This month was the Google patent named Duplicate document detection in a web crawler system. The patent explains how a content filter from the search engine can work with a duplicate content server.
What is duplicate content?
The patent contains a definition of duplicate content:
Duplicate documents are documents that have substantially identical content, and in some embodiment completely identical content but different document addresses.
The patent describes three scenarios where duplicate documents that are encountered by a Web crawler:
1. Two sides, which consists of a combination of regular web page (s) and temporary redirect page (s), is as documents if they share the same page contents, but have different URLs.
2. Thurs temporary redirect pages are just documents if they share the same target URL, but have different source URLs.
3. A common website and a temporary redirect page is to copy documents if the URL to the usual site is the target URL of the temporary redirect page or the content of the regular web-page is the same as the temporary redirect page.
A permanent redirect page is not directly involved in duplicate document detection because crawlers are configured to not download content on the redirect page.
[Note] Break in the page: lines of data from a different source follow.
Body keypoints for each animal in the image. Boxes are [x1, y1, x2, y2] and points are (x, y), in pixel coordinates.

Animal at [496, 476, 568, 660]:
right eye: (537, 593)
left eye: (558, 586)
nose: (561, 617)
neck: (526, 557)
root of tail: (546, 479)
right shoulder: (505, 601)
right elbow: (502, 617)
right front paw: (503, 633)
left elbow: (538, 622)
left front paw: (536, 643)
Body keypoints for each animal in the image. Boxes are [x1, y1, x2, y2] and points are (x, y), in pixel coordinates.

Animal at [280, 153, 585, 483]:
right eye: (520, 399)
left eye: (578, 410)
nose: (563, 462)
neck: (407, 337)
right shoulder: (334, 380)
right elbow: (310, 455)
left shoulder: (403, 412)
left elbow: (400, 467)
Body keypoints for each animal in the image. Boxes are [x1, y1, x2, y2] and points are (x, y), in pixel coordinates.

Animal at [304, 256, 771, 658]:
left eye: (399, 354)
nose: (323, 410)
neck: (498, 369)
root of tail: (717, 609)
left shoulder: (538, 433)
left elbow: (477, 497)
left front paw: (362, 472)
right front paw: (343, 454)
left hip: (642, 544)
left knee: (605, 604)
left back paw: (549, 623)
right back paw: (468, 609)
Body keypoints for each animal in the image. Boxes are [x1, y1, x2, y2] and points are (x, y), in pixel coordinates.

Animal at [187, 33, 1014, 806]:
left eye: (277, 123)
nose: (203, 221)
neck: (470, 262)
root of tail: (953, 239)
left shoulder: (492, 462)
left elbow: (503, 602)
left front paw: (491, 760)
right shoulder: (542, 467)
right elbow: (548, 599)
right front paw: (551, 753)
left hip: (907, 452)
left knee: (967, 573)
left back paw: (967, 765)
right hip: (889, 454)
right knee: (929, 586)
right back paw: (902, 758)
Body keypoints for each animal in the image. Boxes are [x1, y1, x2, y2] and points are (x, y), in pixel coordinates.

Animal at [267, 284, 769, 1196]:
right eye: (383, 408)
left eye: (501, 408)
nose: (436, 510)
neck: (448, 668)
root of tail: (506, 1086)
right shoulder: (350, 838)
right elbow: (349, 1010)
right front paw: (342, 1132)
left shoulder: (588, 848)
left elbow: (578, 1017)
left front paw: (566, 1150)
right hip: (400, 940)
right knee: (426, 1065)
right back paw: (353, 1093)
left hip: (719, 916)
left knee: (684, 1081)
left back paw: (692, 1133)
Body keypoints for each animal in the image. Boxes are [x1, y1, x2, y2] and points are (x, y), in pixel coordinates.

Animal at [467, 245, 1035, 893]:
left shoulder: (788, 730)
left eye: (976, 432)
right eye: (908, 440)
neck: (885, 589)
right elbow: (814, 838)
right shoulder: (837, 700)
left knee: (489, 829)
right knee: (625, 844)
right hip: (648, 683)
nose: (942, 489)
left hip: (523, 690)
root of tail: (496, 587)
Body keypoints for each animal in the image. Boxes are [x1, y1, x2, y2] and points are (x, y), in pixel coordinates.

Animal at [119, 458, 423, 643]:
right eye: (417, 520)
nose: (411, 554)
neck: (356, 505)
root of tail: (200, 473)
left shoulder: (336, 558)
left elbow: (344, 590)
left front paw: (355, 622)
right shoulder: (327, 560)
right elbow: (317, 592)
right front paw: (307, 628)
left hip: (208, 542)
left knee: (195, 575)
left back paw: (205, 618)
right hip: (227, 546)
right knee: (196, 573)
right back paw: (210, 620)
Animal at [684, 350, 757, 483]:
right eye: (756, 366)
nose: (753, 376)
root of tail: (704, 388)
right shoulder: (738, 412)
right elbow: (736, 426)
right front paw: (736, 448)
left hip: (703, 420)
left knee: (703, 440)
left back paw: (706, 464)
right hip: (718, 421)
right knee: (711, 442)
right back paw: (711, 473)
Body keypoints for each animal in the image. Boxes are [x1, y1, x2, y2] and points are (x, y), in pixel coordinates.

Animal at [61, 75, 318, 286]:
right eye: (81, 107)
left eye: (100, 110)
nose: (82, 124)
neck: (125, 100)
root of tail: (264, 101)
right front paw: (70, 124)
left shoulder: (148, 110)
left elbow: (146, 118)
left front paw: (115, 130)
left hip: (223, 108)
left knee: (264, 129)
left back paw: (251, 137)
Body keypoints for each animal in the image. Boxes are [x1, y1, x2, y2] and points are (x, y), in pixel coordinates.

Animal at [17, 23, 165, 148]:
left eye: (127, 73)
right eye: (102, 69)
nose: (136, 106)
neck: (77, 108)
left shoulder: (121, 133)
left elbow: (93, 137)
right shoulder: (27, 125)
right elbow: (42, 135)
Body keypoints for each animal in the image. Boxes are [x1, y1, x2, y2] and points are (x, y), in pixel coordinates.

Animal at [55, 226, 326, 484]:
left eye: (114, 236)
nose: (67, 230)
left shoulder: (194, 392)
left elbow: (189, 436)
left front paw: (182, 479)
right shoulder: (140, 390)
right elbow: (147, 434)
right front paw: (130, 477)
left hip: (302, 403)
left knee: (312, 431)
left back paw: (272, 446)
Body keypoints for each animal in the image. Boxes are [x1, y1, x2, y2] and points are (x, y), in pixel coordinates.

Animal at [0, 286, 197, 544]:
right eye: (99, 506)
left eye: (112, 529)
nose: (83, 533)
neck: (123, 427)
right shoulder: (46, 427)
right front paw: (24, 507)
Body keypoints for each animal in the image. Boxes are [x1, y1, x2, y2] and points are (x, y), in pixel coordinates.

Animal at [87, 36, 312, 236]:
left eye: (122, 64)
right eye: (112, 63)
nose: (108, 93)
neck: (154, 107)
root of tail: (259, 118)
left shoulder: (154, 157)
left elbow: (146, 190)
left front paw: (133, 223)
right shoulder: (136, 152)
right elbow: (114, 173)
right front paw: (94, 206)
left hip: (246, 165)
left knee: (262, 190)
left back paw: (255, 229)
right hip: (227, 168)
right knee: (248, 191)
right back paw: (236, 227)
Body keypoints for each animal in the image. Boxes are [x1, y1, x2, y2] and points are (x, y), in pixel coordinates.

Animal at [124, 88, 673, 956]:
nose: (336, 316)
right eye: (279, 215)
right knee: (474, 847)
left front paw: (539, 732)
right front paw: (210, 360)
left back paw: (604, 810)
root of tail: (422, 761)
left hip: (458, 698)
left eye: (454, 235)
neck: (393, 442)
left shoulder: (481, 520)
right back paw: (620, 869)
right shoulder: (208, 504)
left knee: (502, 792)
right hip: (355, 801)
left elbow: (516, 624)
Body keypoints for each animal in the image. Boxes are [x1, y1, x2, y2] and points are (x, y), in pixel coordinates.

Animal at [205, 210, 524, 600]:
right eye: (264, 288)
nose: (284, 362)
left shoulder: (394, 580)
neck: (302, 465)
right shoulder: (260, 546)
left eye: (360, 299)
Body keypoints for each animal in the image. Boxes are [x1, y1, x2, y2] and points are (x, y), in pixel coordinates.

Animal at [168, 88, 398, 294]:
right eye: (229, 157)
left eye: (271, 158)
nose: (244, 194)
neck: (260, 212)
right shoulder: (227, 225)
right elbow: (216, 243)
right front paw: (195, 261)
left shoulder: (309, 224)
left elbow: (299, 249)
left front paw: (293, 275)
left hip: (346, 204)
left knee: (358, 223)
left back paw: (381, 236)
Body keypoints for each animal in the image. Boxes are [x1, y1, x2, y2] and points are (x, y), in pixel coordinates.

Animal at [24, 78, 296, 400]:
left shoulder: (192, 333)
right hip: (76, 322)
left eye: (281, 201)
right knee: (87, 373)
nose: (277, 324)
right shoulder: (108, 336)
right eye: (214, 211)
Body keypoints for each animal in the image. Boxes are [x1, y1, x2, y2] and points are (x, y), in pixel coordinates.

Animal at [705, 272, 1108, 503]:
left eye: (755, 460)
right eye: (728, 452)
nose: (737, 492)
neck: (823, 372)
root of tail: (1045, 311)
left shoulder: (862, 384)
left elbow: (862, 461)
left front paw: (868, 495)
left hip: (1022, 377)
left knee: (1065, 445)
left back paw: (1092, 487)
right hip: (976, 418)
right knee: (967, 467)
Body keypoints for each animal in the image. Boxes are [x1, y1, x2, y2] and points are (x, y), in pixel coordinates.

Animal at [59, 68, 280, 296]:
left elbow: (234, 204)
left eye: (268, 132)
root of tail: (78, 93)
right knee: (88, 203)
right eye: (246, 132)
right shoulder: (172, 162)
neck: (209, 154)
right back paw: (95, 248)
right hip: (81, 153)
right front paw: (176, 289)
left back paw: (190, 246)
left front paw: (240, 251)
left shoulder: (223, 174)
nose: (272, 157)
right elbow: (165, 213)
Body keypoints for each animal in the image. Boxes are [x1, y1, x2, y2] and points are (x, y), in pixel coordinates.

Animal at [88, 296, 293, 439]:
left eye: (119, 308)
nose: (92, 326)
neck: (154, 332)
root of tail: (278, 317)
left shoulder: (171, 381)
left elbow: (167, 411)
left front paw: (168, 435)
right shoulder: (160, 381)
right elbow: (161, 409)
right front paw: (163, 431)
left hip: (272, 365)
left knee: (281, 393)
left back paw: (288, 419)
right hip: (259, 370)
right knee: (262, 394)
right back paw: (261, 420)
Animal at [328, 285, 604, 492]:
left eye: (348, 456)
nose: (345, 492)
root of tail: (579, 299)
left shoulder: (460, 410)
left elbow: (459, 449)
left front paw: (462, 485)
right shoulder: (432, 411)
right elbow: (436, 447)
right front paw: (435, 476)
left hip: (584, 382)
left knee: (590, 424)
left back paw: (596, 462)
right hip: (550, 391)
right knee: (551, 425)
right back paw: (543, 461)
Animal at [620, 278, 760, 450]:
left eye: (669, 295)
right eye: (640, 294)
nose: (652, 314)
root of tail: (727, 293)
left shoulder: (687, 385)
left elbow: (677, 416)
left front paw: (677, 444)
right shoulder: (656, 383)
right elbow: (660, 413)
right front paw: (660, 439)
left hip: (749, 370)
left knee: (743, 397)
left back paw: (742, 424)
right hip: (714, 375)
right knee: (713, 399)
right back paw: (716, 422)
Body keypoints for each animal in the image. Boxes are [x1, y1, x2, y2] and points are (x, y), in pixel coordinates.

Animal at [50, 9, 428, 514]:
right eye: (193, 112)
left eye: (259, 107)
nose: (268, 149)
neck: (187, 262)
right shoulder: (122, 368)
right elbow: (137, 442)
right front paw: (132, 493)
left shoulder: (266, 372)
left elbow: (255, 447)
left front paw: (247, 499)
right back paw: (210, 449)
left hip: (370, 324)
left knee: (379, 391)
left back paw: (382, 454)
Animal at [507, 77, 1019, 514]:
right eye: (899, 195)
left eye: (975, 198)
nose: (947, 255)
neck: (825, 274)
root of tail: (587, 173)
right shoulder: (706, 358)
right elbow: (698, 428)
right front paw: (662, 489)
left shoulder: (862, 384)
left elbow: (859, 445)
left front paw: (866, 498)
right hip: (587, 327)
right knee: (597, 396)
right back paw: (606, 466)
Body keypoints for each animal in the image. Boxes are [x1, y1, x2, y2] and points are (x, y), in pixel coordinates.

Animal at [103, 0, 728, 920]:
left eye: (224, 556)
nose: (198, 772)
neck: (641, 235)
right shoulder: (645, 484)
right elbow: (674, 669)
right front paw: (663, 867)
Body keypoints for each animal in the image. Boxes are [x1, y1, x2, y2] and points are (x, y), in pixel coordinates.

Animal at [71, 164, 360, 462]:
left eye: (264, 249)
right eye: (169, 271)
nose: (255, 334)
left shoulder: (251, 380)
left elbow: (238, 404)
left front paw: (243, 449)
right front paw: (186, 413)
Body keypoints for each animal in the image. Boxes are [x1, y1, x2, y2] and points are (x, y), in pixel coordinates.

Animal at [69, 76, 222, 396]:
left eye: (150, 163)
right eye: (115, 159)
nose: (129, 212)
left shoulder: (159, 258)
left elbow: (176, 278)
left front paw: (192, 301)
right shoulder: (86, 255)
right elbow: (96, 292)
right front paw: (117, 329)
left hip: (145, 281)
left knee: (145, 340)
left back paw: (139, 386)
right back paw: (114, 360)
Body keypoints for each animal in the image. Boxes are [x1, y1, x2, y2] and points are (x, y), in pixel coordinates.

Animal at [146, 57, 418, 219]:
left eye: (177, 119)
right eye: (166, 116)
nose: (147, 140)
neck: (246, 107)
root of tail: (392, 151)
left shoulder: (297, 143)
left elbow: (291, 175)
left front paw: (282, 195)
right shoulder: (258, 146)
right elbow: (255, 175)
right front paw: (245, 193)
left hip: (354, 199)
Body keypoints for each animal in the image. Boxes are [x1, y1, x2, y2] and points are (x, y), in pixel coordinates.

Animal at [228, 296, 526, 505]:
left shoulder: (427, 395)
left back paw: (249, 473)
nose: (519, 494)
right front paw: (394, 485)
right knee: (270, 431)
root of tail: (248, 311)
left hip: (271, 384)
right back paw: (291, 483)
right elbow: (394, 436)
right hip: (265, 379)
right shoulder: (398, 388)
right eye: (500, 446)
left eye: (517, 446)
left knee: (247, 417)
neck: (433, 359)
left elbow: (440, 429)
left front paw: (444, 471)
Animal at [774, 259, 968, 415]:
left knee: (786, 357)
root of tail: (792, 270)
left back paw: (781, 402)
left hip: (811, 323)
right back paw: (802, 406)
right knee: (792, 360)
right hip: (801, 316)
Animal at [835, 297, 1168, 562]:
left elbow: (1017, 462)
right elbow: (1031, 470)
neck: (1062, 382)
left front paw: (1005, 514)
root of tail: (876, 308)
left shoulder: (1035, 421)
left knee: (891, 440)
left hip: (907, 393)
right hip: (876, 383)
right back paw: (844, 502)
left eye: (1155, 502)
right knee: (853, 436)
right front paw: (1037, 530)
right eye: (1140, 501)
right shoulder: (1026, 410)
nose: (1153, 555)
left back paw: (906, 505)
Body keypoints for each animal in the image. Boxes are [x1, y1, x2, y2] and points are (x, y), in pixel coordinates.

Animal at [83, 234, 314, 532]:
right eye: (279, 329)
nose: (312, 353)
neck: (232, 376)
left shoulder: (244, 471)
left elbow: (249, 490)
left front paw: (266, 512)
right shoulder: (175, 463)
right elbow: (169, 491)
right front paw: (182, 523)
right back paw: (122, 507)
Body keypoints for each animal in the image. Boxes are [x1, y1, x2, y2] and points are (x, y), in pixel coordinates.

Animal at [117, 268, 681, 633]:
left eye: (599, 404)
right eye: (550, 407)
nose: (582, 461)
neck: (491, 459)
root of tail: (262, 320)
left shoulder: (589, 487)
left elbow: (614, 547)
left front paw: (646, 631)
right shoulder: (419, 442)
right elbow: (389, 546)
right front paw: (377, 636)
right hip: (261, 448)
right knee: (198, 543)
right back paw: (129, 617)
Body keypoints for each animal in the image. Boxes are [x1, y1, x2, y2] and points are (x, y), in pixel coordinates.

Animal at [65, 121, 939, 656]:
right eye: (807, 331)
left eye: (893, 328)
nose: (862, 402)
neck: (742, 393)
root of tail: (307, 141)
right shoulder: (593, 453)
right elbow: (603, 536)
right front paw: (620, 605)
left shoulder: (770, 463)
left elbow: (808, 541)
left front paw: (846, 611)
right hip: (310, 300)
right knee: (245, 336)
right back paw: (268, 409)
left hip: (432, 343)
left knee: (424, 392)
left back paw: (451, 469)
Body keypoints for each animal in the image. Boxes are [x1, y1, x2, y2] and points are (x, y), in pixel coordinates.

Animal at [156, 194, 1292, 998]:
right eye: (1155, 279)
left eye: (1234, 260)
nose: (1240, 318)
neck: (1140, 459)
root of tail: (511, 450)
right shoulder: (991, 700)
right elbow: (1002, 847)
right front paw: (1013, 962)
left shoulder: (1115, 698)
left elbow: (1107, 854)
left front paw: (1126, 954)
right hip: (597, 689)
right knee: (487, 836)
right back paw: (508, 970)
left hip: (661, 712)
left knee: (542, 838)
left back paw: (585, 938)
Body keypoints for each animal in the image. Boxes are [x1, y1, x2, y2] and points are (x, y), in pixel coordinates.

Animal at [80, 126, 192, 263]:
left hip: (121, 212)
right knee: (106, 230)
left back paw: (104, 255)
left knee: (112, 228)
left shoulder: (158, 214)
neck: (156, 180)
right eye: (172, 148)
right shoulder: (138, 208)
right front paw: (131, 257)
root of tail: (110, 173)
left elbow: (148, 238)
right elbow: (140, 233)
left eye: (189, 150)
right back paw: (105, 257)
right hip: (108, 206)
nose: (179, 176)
How does Google detect duplicate content?
According to the patent description, Google’s crawler consults the duplicate content server to check if a retrieved page is a copy of another document. The algorithm then decides which version is the main version.
Google may use different methods to detect duplicate content. For example, Google can take content fingerprint and compare them when a new web site is found.
Interestingly, it’s not always the side that has the highest PageRank is selected as the main URL for your content:
How does this affect your website?
If you want to get high ranking, it’s easier to do it with unique content. Try to use as much original content as possible on your web pages.
If your site has unique content, do not you have to worry about potential duplicate content penalties? Optimize content for search engines and make sure that your site has good inbound links. It’s difficult to outrank a site with good optimized content and good inbound links.